Middle School Outdoor Education
The purpose of the Outdoor Education program is for students to gain a sense of place and purpose relative to the natural world. This essential attribute is developed through wilderness study and experience focused on environmental stewardship and outdoor leadership. Outdoor Education class will introduce students to a broad variety of ways to find purpose and meaning in their life through their connections to outdoor places. Students gain an understanding of the natural world, its systems and its beauty, and our individual and collective potential to effect positive change as environmental stewards and outdoor leaders. With intention, this program contributes to student growth in all twelve of the Essential Attributes. These connections are formed through the studies of geography, ecology, history, art, literature, climatology, geology, hydrology, and more. Activities will include scientific labs, journals, and field studies; reflective journaling, drawing, and painting; response to readings, artwork, and environmental controversy; as well as group and individual problem-solving skills and outdoor adventure skills practice. As students progress through middle school, they gradually take more control over their own outdoor studies, encouraged and directed to ask deeper questions that teachers may not have answers for, and to which they can discover and generate unique responses through research, reflection, and inference. Outgoing eighth graders will exhibit an understanding of place and purpose in the natural world by completing a project of their choosing that demonstrates growth in these skills (research, reflection, inference).
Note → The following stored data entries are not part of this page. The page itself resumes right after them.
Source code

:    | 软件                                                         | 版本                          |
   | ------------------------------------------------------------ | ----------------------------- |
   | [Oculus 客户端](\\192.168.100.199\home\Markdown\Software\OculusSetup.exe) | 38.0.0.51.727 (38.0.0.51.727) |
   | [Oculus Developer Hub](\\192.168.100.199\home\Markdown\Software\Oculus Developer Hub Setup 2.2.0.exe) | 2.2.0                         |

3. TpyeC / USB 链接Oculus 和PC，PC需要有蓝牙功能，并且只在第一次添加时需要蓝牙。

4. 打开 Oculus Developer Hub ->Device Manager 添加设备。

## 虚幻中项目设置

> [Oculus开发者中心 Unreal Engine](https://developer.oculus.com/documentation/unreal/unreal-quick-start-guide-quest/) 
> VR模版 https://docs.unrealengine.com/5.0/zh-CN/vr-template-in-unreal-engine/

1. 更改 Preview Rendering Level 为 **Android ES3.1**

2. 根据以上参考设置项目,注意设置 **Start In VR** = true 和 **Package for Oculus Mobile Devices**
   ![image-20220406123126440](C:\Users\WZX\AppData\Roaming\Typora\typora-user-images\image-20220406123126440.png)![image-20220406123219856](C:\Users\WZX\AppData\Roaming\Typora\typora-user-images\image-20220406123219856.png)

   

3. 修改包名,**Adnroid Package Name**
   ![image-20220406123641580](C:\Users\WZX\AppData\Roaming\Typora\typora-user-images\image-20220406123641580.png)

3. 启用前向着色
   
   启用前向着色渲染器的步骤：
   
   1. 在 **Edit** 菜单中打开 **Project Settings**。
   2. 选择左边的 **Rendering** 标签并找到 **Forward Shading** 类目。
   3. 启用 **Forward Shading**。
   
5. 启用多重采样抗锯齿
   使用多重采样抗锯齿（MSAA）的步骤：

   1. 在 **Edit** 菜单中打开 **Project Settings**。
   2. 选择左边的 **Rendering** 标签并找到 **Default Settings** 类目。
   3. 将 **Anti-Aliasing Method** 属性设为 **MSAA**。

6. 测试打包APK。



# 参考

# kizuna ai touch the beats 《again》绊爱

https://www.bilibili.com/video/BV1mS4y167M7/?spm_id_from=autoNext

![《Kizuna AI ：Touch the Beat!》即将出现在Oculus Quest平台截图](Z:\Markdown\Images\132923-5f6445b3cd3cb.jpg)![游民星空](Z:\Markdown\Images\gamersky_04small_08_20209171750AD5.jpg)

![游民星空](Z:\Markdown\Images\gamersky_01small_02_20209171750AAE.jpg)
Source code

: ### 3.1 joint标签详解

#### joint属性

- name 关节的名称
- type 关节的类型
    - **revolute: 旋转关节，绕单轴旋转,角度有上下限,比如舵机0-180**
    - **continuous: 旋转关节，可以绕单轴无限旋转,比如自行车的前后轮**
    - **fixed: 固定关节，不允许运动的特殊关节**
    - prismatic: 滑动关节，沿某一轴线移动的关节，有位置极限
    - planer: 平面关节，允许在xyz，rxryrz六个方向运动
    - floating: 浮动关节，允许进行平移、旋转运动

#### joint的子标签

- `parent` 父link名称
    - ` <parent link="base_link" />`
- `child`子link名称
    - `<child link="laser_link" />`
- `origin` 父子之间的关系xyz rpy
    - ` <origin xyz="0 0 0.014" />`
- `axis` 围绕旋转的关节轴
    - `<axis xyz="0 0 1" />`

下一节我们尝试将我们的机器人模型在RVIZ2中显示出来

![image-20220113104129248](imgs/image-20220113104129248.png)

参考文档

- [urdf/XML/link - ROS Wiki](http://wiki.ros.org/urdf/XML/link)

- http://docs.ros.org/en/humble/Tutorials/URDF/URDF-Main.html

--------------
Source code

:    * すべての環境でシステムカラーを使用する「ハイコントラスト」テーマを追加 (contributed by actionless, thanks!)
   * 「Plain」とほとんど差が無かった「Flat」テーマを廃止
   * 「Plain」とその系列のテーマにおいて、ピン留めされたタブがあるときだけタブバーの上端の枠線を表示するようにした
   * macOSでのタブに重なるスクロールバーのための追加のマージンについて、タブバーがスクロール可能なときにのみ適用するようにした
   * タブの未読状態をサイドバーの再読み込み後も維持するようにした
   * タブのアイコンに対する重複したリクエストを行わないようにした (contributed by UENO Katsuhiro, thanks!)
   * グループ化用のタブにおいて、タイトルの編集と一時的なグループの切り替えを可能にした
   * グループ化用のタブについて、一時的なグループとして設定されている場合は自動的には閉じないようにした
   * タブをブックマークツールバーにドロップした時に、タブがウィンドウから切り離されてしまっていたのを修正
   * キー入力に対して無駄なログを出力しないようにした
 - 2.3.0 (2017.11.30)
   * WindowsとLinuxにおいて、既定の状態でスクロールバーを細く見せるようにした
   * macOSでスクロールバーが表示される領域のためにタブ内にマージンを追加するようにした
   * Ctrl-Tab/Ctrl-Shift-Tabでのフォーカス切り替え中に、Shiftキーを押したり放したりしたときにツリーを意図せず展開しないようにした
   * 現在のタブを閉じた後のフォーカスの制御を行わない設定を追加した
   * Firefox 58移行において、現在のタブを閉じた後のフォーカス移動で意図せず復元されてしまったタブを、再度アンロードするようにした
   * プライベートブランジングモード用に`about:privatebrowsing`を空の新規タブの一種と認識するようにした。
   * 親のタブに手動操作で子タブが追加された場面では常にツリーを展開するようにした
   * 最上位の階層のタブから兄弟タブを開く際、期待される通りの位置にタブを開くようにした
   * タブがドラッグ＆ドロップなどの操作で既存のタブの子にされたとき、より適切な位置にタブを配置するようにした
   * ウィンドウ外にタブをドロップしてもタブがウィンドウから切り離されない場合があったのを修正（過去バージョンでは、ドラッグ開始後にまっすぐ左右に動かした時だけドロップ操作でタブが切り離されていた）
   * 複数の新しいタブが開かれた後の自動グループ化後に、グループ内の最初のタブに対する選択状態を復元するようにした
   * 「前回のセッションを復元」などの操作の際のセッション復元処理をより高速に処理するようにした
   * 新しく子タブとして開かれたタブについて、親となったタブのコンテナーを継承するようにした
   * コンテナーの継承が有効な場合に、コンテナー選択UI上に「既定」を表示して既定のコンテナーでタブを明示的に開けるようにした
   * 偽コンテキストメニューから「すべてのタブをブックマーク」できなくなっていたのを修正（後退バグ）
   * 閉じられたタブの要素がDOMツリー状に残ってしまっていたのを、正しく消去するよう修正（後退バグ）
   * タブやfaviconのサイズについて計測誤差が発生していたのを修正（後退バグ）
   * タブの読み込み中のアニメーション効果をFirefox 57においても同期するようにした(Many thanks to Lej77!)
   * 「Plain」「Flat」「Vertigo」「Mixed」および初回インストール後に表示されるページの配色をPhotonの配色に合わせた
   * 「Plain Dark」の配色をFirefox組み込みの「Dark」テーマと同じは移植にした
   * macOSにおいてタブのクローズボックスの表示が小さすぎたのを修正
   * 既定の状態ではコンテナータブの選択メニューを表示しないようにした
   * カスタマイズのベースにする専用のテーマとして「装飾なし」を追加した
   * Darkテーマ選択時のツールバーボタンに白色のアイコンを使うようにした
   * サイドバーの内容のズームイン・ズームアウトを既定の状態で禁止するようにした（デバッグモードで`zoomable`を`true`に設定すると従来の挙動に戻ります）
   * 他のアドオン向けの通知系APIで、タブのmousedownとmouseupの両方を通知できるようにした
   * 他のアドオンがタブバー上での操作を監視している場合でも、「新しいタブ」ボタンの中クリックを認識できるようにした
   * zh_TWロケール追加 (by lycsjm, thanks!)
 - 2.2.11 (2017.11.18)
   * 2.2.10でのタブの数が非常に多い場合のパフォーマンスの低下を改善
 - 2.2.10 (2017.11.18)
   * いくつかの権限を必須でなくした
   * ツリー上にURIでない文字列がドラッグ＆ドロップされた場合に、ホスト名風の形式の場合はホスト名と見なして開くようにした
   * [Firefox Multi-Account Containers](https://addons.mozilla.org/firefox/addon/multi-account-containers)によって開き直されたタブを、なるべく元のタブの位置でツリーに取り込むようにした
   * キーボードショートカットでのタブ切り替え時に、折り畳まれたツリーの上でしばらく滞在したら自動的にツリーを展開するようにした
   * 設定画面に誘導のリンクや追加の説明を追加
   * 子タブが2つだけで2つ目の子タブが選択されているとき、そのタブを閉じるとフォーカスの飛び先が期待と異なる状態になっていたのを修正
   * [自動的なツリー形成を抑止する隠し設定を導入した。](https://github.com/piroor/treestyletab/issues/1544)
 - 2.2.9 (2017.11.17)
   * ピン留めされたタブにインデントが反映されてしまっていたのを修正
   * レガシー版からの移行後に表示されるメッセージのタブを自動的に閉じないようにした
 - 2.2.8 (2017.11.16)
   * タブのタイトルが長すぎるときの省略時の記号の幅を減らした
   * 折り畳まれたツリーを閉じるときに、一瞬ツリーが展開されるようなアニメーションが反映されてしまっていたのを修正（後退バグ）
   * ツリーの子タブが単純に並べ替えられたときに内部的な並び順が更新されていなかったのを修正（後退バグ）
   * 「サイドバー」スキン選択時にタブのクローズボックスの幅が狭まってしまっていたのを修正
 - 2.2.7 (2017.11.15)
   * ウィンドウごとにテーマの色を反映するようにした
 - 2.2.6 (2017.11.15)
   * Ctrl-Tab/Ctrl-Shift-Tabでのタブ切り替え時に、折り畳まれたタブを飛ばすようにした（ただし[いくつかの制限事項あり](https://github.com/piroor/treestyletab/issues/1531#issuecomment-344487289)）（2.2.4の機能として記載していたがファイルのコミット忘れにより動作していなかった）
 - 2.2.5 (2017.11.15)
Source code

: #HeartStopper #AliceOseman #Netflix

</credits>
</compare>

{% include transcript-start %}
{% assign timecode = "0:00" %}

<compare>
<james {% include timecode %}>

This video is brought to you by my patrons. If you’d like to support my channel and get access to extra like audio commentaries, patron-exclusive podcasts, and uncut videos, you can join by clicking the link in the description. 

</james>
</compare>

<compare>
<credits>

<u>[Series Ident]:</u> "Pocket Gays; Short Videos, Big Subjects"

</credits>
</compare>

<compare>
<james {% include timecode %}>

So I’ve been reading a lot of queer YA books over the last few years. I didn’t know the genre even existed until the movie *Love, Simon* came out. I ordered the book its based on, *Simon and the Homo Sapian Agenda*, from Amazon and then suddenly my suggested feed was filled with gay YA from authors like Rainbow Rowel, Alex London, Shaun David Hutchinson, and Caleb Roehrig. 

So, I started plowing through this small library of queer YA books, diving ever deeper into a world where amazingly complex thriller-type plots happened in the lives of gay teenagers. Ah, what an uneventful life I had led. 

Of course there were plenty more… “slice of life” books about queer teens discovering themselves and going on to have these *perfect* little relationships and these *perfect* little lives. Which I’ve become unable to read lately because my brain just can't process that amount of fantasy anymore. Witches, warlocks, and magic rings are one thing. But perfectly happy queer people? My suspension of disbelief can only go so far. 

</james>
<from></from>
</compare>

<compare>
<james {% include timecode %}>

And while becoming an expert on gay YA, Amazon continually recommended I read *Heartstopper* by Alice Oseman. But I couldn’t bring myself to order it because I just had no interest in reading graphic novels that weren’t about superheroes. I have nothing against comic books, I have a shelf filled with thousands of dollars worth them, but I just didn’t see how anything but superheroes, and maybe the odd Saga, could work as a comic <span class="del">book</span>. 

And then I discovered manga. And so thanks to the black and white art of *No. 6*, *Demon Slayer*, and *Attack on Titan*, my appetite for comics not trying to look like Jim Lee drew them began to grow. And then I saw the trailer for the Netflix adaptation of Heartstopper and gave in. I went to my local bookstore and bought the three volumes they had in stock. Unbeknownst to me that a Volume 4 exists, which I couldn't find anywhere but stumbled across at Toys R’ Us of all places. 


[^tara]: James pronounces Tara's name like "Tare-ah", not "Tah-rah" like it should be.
Outdoor Education & Arts (OEA)
The Middle School Outdoor Education and Arts (OEA) block is time dedicated to visual arts (painting and drawing, printmaking, ceramics and photography), performing arts (theater, music, and speech and debate), and Outdoor Education (emphasis on environmental stewardship and outdoor leadership). The performing art classes culminate each trimester with a live performance (a Shakespearean production, one act plays, and musical theater), the Outdoor Education classes take a multi-night backpacking trip each trimester, and all students contribute to the annual McGillis Art Show through work created in the visual arts classes. Students rotate through each of the three programs annually during their middle school experience with the focus placed on exposing students to a variety of artistic and outdoor opportunities.